Recently Perspective, an application created by Google to score “toxicity” in online comments, has come under fire for displaying high levels of gender and racial bias. Here we will attempt to view this perceived bias through a machine learning lens.
There are two types of bias exhibited in machine learning and it is useful to distinguish them. On one hand we have the contribution due to algorithmic bias. This occurs when the mathematical algorithm itself is too simple to account for all of the variance in the observed data. On the other hand we have training bias. This occurs when the data used as training input into the mathematical model is too limited to explain all of the variance in the world. The solution would seem simple: increase the complexity of the algorithm and the variety of the training data. However in the real world this is often difficult and sometimes impossible.

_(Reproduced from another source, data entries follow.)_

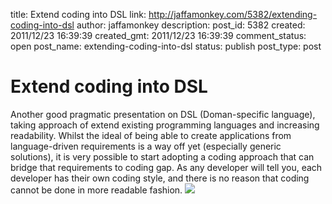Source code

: title: Extend coding into DSL
link: http://jaffamonkey.com/5382/extending-coding-into-dsl
author: jaffamonkey
description: 
post_id: 5382
created: 2011/12/23 16:39:39
created_gmt: 2011/12/23 16:39:39
comment_status: open
post_name: extending-coding-into-dsl
status: publish
post_type: post

# Extend coding into DSL

Another good pragmatic presentation on DSL (Doman-specific language), taking approach of extend existing programming languages and increasing readability.  Whilst the ideal of being able to create applications from language-driven requirements is a way off yet (especially generic solutions), it is very possible to start adopting a coding approach that can bridge that requirements to coding gap. As any developer will tell you, each developer has their own coding style, and there is no reason that coding cannot be done in more readable fashion. ![](/wp-content/uploads/2011/12/dsl_example.png)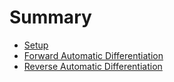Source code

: # Summary

- [Setup](./chapter_0.md)
- [Forward Automatic Differentiation](./chapter_1.md)
- [Reverse Automatic Differentiation]()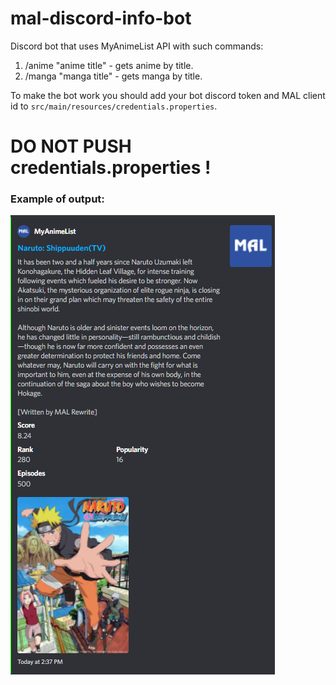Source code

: # mal-discord-info-bot

Discord bot that uses MyAnimeList API with such commands:

1. /anime "anime title" - gets anime by title.
2. /manga "manga title" - gets manga by title.

To make the bot work you should add your bot discord token and MAL client id to `src/main/resources/credentials.properties`.
# DO NOT PUSH credentials.properties !

### Example of output:

![img.png](img.png)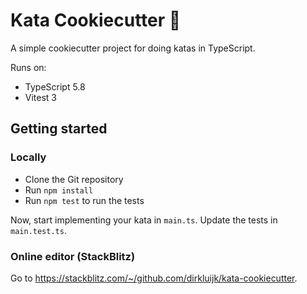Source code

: # Kata Cookiecutter 🍪

A simple cookiecutter project for doing katas in TypeScript.

Runs on:

- TypeScript 5.8
- Vitest 3

## Getting started

### Locally

- Clone the Git repository
- Run `npm install`
- Run `npm test` to run the tests

Now, start implementing your kata in `main.ts`. Update the tests in `main.test.ts`.

### Online editor (StackBlitz)

Go to https://stackblitz.com/~/github.com/dirkluijk/kata-cookiecutter.
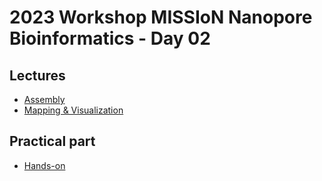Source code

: # 2023 Workshop MISSIoN Nanopore Bioinformatics - Day 02

## Lectures

* [Assembly](assembly.md)
* [Mapping & Visualization](mapping.md)

## Practical part

* [Hands-on](hands-on.md)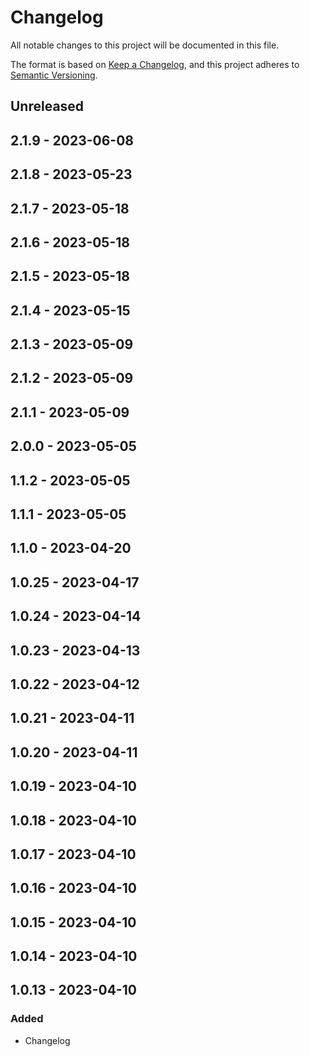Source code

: # Changelog

All notable changes to this project will be documented in this file.

The format is based on [Keep a Changelog](https://keepachangelog.com/en/1.0.0/),
and this project adheres to [Semantic Versioning](https://semver.org/spec/v2.0.0.html).

## Unreleased

## 2.1.9 - 2023-06-08

## 2.1.8 - 2023-05-23

## 2.1.7 - 2023-05-18

## 2.1.6 - 2023-05-18

## 2.1.5 - 2023-05-18

## 2.1.4 - 2023-05-15

## 2.1.3 - 2023-05-09

## 2.1.2 - 2023-05-09

## 2.1.1 - 2023-05-09

## 2.0.0 - 2023-05-05

## 1.1.2 - 2023-05-05

## 1.1.1 - 2023-05-05

## 1.1.0 - 2023-04-20

## 1.0.25 - 2023-04-17

## 1.0.24 - 2023-04-14

## 1.0.23 - 2023-04-13

## 1.0.22 - 2023-04-12

## 1.0.21 - 2023-04-11

## 1.0.20 - 2023-04-11

## 1.0.19 - 2023-04-10

## 1.0.18 - 2023-04-10

## 1.0.17 - 2023-04-10

## 1.0.16 - 2023-04-10

## 1.0.15 - 2023-04-10

## 1.0.14 - 2023-04-10

## 1.0.13 - 2023-04-10
### Added
- Changelog
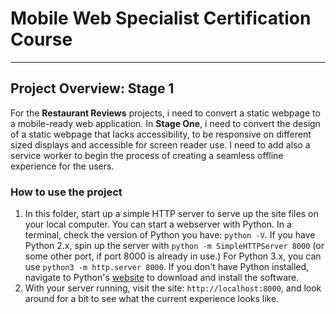 # Mobile Web Specialist Certification Course
---

## Project Overview: Stage 1

For the **Restaurant Reviews** projects, i need to convert a static webpage to a mobile-ready web application. In **Stage One**, i need to convert the design of a static webpage that lacks accessibility, to be responsive on different sized displays and accessible for screen reader use. I need to add also a service worker to begin the process of creating a seamless offline experience for the users.

### How to use the project

1. In this folder, start up a simple HTTP server to serve up the site files on your local computer. You can start a webserver with Python. In a terminal, check the version of Python you have: `python -V`. If you have Python 2.x, spin up the server with `python -m SimpleHTTPServer 8000` (or some other port, if port 8000 is already in use.) For Python 3.x, you can use `python3 -m http.server 8000`. If you don't have Python installed, navigate to Python's [website](https://www.python.org/) to download and install the software.
2. With your server running, visit the site: `http://localhost:8000`, and look around for a bit to see what the current experience looks like.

One of the decisions that goes into creating a mathematical model is known as the “bias-variance tradeoff” in which a supervised machine learning model is selected such that it isn’t so specific that it only works in a limited number of cases, but isn’t so general that it ignores all the details. This tradeoff is straightforward to quantify and is very well understood in known algorithms. With Perspective Google uses a type of supervised machine learning called a deep neural network, a machine learning algorithm specifically designed to solve complex problems. Interestingly deep neural networks almost exclusively sit on the high variance end of the bias-variance spectrum. That is to say Perspective almost certainly has very low algorithmic bias. While it is possible that the model does have some unquantified algorithmic bias (for example it may not be able to distinguish intentional deception) the instances of text used in the referenced articles are not an example of this.
The conclusion then is that training bias accounts for almost all of the bias in this application. Training bias is much less understood than its algorithmic counterpart. The data used to train Perspective comes from discussions between different Wikipedia editors about the content of page edits, a simple and widely available data set. However the latent sources of bias in this training dataset are difficult to spot ranging from local copyright law to the composition of the employees in the software industry. Algorithms can be corrected so that these biases are not amplified but these adjustments require an apriori knowledge to identify the affected classes and still result in at least the same bias as the training data itself. The solution to this problem will involve awareness, working with both the variables in the data set as well as the outcome to be predicted.
Developing tests for bias among the predictor variables in the training set can, at a minimum, allow the consumer of the model to be informed of its limits. With Perspective Google simply put forward a test environment that allows an individual to enter in any english utterance and get a toxicity score. But the testing data consisted of full sentences that were a part of a larger thread of conversation, which is a bias in itself. If Perspective forced the user to submit an entire conversation and then select a specific response for a toxicity rating the results may be more interpretable.
Adjusting the outcome variables to incorporate additional parameters of “fairness” is one avenue being explored. Another solution is to throw out the predicted outcomes entirely and allow the algorithm infer the underlying structure of the data. Asking Perspective to partition up the Wikipedia data into a number of unlabeled categories may yield an implicit toxic/non-toxic split. This type of machine learning is much less understood but many experts believe this is the path forward towards a more generalizable intelligence.
Overall bias presents one of the most difficult obstacles to overcome in a wider adoption of machine learning. An awareness and understanding of the sources of those biases is the first step to correcting them.